Админтроица: директриса киностудии Яворко, председатель профкома и главный инженер стояли в сторонке и терпеливо ждали.
Механик с крестьянской фамилией Дворянинов, откинув боковую крышку, угрюмо и сосредоточенно копался в утробе кинокамеры, светил туда тоненьким, с авторучку, фонариком, держа его в зубах. Все вокруг буднично переговаривались, покуривали, усердно делая вид, будто безразличны, но пиротехники уже приготовили спички.

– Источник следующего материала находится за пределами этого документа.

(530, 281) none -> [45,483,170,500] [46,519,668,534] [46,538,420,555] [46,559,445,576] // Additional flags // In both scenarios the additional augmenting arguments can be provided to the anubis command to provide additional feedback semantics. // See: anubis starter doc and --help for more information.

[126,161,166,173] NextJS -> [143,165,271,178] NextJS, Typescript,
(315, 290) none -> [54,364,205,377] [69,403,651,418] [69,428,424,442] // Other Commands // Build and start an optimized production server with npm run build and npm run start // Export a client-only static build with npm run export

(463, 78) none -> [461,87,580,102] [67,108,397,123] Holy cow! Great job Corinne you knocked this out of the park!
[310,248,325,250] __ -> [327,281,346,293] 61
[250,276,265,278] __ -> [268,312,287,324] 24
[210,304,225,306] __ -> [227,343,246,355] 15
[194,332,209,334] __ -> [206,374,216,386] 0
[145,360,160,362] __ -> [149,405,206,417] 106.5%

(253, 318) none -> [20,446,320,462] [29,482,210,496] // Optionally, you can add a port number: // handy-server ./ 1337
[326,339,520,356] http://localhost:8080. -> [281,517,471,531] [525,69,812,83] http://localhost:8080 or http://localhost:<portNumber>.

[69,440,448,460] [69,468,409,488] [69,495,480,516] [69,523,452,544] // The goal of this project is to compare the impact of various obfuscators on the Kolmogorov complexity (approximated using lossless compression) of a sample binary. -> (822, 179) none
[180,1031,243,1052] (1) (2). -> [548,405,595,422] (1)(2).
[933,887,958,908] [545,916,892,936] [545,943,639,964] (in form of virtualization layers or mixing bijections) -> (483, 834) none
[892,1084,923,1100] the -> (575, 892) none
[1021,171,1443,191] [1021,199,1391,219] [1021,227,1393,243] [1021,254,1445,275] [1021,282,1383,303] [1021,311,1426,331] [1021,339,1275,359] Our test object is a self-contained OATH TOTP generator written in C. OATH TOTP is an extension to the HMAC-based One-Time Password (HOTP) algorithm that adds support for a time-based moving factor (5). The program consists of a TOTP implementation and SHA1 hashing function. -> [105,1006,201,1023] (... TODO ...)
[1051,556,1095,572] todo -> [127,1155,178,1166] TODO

— Я ничего не понимаю. Вот вы возьмите и сами мне покажите, как я должна сыграть! — в сердцах говорила актриса.
— При всех? — удивился я.
— Ну, не при всех...
Деликатной рысцой приблизился Саша Жмурик и осторожно, на полусогнутых принялся перемещаться параллельным курсом в «дом» и из «дома», искательно заглядывая мне в лицо — не смел перебить моего, очевидно, очень важного разговора с актрисой.
— Что тебе, Саша? — спросил я.
— Я по поводу постели... — робко улыбаясь, промямлил он.
— Какой еще постели?
— Ну, вот-с — одиннадцатого числа-с вы ездили в командировку-с, — эта ходячая пародия на лакеев из пьес Островского раскрыла папочку, глядя, впрочем, не в бумаги, а на меня, как говаривали в старину, с невыразимой приятностию во взоре. — Железнодорожные билетики-с вы представили-с, а талончики на постель — нет, не представили-с. Порядочек требует-с... отчитаться-с...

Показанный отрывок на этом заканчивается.